<<<<

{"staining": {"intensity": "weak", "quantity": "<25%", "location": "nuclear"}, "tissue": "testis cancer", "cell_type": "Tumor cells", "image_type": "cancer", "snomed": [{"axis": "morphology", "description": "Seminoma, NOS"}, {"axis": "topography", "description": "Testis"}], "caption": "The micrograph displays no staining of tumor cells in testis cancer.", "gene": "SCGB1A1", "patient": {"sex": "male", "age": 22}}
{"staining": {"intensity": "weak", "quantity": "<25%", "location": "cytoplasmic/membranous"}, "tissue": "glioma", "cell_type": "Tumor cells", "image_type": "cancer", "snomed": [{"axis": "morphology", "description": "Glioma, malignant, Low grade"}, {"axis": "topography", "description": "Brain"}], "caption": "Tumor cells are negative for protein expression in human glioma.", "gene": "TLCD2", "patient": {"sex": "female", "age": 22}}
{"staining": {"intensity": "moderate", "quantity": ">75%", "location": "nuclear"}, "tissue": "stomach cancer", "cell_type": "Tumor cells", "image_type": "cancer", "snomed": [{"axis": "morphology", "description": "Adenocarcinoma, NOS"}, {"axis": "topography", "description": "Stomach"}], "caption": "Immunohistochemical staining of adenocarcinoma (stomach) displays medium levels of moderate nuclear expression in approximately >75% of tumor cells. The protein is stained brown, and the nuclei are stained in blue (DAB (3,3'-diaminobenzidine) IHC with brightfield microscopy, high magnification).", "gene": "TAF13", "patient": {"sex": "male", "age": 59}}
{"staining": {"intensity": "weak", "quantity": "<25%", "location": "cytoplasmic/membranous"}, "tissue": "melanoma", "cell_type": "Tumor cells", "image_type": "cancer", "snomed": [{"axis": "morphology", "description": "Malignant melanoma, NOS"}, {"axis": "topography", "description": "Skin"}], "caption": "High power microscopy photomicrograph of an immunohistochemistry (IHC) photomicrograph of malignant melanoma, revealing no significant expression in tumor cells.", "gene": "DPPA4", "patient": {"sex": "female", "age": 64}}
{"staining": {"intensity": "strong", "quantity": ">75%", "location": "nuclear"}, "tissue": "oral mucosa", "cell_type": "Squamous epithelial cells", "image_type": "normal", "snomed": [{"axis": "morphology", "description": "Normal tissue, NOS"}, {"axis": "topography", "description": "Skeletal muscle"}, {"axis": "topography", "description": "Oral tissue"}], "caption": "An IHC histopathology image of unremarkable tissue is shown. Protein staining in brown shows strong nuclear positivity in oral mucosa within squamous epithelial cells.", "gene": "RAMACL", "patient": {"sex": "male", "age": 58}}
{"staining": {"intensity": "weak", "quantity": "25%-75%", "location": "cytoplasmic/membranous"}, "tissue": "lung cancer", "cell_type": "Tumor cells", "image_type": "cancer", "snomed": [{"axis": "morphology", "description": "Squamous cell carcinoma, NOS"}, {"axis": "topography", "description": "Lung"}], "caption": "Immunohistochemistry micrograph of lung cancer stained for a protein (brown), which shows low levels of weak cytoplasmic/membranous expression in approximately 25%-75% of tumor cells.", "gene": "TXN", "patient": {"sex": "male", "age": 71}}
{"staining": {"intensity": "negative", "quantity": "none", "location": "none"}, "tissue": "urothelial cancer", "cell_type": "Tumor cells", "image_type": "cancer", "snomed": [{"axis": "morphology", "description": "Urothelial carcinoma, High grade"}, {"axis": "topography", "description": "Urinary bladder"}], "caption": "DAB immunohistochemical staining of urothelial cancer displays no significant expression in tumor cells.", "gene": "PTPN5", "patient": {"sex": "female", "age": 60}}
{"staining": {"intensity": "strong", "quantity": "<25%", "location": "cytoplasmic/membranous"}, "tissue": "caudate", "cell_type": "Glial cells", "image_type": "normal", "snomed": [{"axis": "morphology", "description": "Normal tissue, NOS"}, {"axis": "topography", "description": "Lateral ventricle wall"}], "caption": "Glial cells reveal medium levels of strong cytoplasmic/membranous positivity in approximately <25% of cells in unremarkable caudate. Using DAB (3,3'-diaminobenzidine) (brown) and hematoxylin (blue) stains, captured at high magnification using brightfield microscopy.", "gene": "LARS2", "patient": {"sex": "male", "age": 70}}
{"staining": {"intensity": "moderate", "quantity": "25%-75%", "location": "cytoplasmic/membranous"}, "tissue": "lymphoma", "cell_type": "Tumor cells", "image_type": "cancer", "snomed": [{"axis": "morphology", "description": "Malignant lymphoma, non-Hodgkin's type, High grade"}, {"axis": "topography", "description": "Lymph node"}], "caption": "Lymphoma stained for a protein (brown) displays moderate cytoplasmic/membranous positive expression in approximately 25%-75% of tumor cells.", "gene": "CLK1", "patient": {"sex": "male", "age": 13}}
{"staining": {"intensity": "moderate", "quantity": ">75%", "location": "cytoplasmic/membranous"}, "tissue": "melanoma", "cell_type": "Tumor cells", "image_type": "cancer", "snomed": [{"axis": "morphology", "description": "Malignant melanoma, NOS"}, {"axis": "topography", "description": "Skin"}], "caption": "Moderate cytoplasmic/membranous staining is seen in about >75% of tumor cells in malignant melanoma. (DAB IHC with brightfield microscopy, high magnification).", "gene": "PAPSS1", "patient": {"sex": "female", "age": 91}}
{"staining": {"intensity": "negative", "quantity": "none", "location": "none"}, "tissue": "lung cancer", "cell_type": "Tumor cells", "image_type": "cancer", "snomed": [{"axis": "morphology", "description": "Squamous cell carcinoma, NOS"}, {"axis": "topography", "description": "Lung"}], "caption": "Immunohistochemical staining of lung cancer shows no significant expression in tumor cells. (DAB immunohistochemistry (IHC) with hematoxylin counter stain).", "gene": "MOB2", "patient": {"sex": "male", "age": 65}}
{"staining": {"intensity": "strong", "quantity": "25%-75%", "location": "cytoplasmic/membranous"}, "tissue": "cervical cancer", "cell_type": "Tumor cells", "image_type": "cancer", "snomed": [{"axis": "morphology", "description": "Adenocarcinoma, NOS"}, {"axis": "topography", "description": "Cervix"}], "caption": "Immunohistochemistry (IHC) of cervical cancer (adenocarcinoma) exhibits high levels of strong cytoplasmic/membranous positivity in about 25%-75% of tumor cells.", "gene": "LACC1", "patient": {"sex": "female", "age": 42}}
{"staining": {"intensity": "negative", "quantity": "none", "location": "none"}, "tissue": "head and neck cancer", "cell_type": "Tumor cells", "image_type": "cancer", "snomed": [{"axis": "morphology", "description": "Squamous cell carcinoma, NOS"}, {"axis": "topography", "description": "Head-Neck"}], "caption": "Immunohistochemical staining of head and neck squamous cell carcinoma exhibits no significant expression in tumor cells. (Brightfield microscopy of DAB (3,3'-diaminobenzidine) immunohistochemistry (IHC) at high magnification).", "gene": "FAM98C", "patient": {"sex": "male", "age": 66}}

>>>>

→ **EXERCISE DIRECTIONS**: Repeat all of the records verbatim, leaving nothing out.

→ **ANSWER TO THE PROBLEM**:
{"staining": {"intensity": "weak", "quantity": "<25%", "location": "nuclear"}, "tissue": "testis cancer", "cell_type": "Tumor cells", "image_type": "cancer", "snomed": [{"axis": "morphology", "description": "Seminoma, NOS"}, {"axis": "topography", "description": "Testis"}], "caption": "The micrograph displays no staining of tumor cells in testis cancer.", "gene": "SCGB1A1", "patient": {"sex": "male", "age": 22}}
{"staining": {"intensity": "weak", "quantity": "<25%", "location": "cytoplasmic/membranous"}, "tissue": "glioma", "cell_type": "Tumor cells", "image_type": "cancer", "snomed": [{"axis": "morphology", "description": "Glioma, malignant, Low grade"}, {"axis": "topography", "description": "Brain"}], "caption": "Tumor cells are negative for protein expression in human glioma.", "gene": "TLCD2", "patient": {"sex": "female", "age": 22}}
{"staining": {"intensity": "moderate", "quantity": ">75%", "location": "nuclear"}, "tissue": "stomach cancer", "cell_type": "Tumor cells", "image_type": "cancer", "snomed": [{"axis": "morphology", "description": "Adenocarcinoma, NOS"}, {"axis": "topography", "description": "Stomach"}], "caption": "Immunohistochemical staining of adenocarcinoma (stomach) displays medium levels of moderate nuclear expression in approximately >75% of tumor cells. The protein is stained brown, and the nuclei are stained in blue (DAB (3,3'-diaminobenzidine) IHC with brightfield microscopy, high magnification).", "gene": "TAF13", "patient": {"sex": "male", "age": 59}}
{"staining": {"intensity": "weak", "quantity": "<25%", "location": "cytoplasmic/membranous"}, "tissue": "melanoma", "cell_type": "Tumor cells", "image_type": "cancer", "snomed": [{"axis": "morphology", "description": "Malignant melanoma, NOS"}, {"axis": "topography", "description": "Skin"}], "caption": "High power microscopy photomicrograph of an immunohistochemistry (IHC) photomicrograph of malignant melanoma, revealing no significant expression in tumor cells.", "gene": "DPPA4", "patient": {"sex": "female", "age": 64}}
{"staining": {"intensity": "strong", "quantity": ">75%", "location": "nuclear"}, "tissue": "oral mucosa", "cell_type": "Squamous epithelial cells", "image_type": "normal", "snomed": [{"axis": "morphology", "description": "Normal tissue, NOS"}, {"axis": "topography", "description": "Skeletal muscle"}, {"axis": "topography", "description": "Oral tissue"}], "caption": "An IHC histopathology image of unremarkable tissue is shown. Protein staining in brown shows strong nuclear positivity in oral mucosa within squamous epithelial cells.", "gene": "RAMACL", "patient": {"sex": "male", "age": 58}}
{"staining": {"intensity": "weak", "quantity": "25%-75%", "location": "cytoplasmic/membranous"}, "tissue": "lung cancer", "cell_type": "Tumor cells", "image_type": "cancer", "snomed": [{"axis": "morphology", "description": "Squamous cell carcinoma, NOS"}, {"axis": "topography", "description": "Lung"}], "caption": "Immunohistochemistry micrograph of lung cancer stained for a protein (brown), which shows low levels of weak cytoplasmic/membranous expression in approximately 25%-75% of tumor cells.", "gene": "TXN", "patient": {"sex": "male", "age": 71}}
{"staining": {"intensity": "negative", "quantity": "none", "location": "none"}, "tissue": "urothelial cancer", "cell_type": "Tumor cells", "image_type": "cancer", "snomed": [{"axis": "morphology", "description": "Urothelial carcinoma, High grade"}, {"axis": "topography", "description": "Urinary bladder"}], "caption": "DAB immunohistochemical staining of urothelial cancer displays no significant expression in tumor cells.", "gene": "PTPN5", "patient": {"sex": "female", "age": 60}}
{"staining": {"intensity": "strong", "quantity": "<25%", "location": "cytoplasmic/membranous"}, "tissue": "caudate", "cell_type": "Glial cells", "image_type": "normal", "snomed": [{"axis": "morphology", "description": "Normal tissue, NOS"}, {"axis": "topography", "description": "Lateral ventricle wall"}], "caption": "Glial cells reveal medium levels of strong cytoplasmic/membranous positivity in approximately <25% of cells in unremarkable caudate. Using DAB (3,3'-diaminobenzidine) (brown) and hematoxylin (blue) stains, captured at high magnification using brightfield microscopy.", "gene": "LARS2", "patient": {"sex": "male", "age": 70}}
{"staining": {"intensity": "moderate", "quantity": "25%-75%", "location": "cytoplasmic/membranous"}, "tissue": "lymphoma", "cell_type": "Tumor cells", "image_type": "cancer", "snomed": [{"axis": "morphology", "description": "Malignant lymphoma, non-Hodgkin's type, High grade"}, {"axis": "topography", "description": "Lymph node"}], "caption": "Lymphoma stained for a protein (brown) displays moderate cytoplasmic/membranous positive expression in approximately 25%-75% of tumor cells.", "gene": "CLK1", "patient": {"sex": "male", "age": 13}}
{"staining": {"intensity": "moderate", "quantity": ">75%", "location": "cytoplasmic/membranous"}, "tissue": "melanoma", "cell_type": "Tumor cells", "image_type": "cancer", "snomed": [{"axis": "morphology", "description": "Malignant melanoma, NOS"}, {"axis": "topography", "description": "Skin"}], "caption": "Moderate cytoplasmic/membranous staining is seen in about >75% of tumor cells in malignant melanoma. (DAB IHC with brightfield microscopy, high magnification).", "gene": "PAPSS1", "patient": {"sex": "female", "age": 91}}
{"staining": {"intensity": "negative", "quantity": "none", "location": "none"}, "tissue": "lung cancer", "cell_type": "Tumor cells", "image_type": "cancer", "snomed": [{"axis": "morphology", "description": "Squamous cell carcinoma, NOS"}, {"axis": "topography", "description": "Lung"}], "caption": "Immunohistochemical staining of lung cancer shows no significant expression in tumor cells. (DAB immunohistochemistry (IHC) with hematoxylin counter stain).", "gene": "MOB2", "patient": {"sex": "male", "age": 65}}
{"staining": {"intensity": "strong", "quantity": "25%-75%", "location": "cytoplasmic/membranous"}, "tissue": "cervical cancer", "cell_type": "Tumor cells", "image_type": "cancer", "snomed": [{"axis": "morphology", "description": "Adenocarcinoma, NOS"}, {"axis": "topography", "description": "Cervix"}], "caption": "Immunohistochemistry (IHC) of cervical cancer (adenocarcinoma) exhibits high levels of strong cytoplasmic/membranous positivity in about 25%-75% of tumor cells.", "gene": "LACC1", "patient": {"sex": "female", "age": 42}}
{"staining": {"intensity": "negative", "quantity": "none", "location": "none"}, "tissue": "head and neck cancer", "cell_type": "Tumor cells", "image_type": "cancer", "snomed": [{"axis": "morphology", "description": "Squamous cell carcinoma, NOS"}, {"axis": "topography", "description": "Head-Neck"}], "caption": "Immunohistochemical staining of head and neck squamous cell carcinoma exhibits no significant expression in tumor cells. (Brightfield microscopy of DAB (3,3'-diaminobenzidine) immunohistochemistry (IHC) at high magnification).", "gene": "FAM98C", "patient": {"sex": "male", "age": 66}}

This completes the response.